Archived Notes: Anthropic’s Building Effective Agents
The Core Idea: Most clinical tasks are better served by “Workflows” (predefined paths) than “Agents” (autonomous planning). Success in Medical AI is about knowing when to use a rigid pipeline and when to give the LLM control.
2026 Context:
I am revisiting these notes today as I refine my Agentic Lémann Pipeline. When I first read this Anthropic article in late 2024, it was a turning point for how I understood LLM orchestration. Today, these concepts are no longer just theory for me. They are the architectural rules I use to ensure my IBD research tools remain transparent and clinically accurate.
The Original Summary (Dec 2024): These notes were my way of breaking down the article to help me understand the core concepts of agentic design.
Workflows vs. Agents
- Workflows: Systems where LLMs and tools are orchestrated through predefined code paths.
- Agents: LLMs dynamically direct their own processes and tool usage, maintaining control over how they accomplish tasks.
The Augmented LLM
The basic building block, enhanced with three capabilities:
- Retrieval
- Tools
- Memory
Workflow Patterns
Prompt Chaining - Decomposes a task into sequential steps where each LLM call processes the output of the previous one. Includes programmatic gate checks between steps. Best for tasks that can be cleanly split into fixed sub-tasks.

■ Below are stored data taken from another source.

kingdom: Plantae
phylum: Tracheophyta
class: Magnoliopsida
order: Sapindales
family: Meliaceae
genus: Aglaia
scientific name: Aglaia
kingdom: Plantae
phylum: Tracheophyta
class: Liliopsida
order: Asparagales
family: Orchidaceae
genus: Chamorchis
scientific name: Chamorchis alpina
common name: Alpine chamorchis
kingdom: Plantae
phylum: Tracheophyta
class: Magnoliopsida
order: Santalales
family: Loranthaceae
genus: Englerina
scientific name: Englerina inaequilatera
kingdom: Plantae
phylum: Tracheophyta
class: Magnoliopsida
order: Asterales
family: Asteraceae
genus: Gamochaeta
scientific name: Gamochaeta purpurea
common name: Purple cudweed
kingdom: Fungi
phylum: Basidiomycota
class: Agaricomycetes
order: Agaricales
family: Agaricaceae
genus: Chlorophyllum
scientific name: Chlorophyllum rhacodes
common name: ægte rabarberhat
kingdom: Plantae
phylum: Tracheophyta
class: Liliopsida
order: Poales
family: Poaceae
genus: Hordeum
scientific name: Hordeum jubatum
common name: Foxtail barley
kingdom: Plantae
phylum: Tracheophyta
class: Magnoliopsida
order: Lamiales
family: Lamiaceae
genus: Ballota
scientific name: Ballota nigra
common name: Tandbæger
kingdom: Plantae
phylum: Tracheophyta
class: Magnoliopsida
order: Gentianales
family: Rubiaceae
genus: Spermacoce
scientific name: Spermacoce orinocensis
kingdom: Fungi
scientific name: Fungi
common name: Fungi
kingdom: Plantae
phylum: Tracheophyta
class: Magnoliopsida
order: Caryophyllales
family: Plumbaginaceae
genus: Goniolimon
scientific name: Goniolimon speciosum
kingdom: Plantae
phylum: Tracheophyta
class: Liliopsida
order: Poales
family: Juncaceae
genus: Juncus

Routing - Classifies an input and directs it to a specialized follow-up task. Allows clean separation of concerns.
Parallelization - LLMs work simultaneously on independent sub-tasks. Two variants:
- Sectioning: Breaking a task into independent parallel parts.
- Voting: Running the same task multiple times to get diverse outputs.
Orchestrator-Workers - A central LLM dynamically breaks down tasks and delegates to worker LLMs. Best for complex tasks where you cannot predict the sub-tasks in advance.
Evaluator-Optimizer - One LLM generates a response while another provides feedback in a loop. Essential for iterative refinement.
Agents
Agents start from a user command or discussion. Once the task is clear, they plan and operate independently. Two things matter here:
- At each step, the agent needs ground truth from the environment to assess its progress.
- Tool use is driven by that environmental feedback, in a loop.
Three Design Principles
- Maintain simplicity in your agent’s design.
- Prioritize transparency by explicitly showing the agent’s planning steps.
- Carefully craft your Agent-Computer Interface (ACI) through thorough tool documentation and testing.